TASK PROMPT: Once the line containing "keywords: fpolicy, first, read, write, filter, work, nfs" has been copied, stop; copy every line before it exactly, beginning with the first line of the material below.

DATA FOR ANALYSIS:
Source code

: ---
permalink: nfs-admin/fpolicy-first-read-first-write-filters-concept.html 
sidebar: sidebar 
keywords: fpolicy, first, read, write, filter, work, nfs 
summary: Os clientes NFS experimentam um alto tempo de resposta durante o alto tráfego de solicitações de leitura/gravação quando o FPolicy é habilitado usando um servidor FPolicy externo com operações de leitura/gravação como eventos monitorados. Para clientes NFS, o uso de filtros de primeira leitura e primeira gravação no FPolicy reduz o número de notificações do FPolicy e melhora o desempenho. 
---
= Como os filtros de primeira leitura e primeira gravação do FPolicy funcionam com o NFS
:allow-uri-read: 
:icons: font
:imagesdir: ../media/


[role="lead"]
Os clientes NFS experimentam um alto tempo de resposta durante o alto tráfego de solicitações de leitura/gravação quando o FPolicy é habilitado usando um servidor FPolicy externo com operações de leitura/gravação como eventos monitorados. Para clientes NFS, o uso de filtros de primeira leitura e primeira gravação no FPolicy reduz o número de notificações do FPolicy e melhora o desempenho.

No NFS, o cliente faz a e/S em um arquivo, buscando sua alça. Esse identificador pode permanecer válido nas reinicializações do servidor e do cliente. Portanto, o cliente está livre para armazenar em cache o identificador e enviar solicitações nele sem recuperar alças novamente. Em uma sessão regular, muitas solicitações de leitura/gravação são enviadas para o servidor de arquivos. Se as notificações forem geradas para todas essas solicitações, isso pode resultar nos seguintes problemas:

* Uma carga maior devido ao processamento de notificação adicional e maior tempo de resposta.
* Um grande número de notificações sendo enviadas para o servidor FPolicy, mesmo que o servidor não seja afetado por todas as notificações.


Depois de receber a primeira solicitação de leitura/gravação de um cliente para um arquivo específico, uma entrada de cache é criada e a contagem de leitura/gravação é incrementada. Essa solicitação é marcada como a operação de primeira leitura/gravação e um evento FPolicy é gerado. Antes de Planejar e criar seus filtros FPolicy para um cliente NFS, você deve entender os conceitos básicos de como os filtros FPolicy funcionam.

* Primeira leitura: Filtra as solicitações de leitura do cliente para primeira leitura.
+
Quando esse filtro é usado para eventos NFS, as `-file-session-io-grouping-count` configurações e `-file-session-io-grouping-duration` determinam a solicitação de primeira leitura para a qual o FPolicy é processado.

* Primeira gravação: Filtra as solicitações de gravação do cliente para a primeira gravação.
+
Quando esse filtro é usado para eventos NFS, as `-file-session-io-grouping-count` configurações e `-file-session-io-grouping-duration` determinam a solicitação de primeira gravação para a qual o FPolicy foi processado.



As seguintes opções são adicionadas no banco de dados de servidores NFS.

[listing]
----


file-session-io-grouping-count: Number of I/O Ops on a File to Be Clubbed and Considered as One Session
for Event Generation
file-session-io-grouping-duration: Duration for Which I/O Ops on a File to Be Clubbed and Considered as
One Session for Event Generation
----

SOLUTION FOR THIS PROBLEM:
Source code

: ---
permalink: nfs-admin/fpolicy-first-read-first-write-filters-concept.html 
sidebar: sidebar 
keywords: fpolicy, first, read, write, filter, work, nfs 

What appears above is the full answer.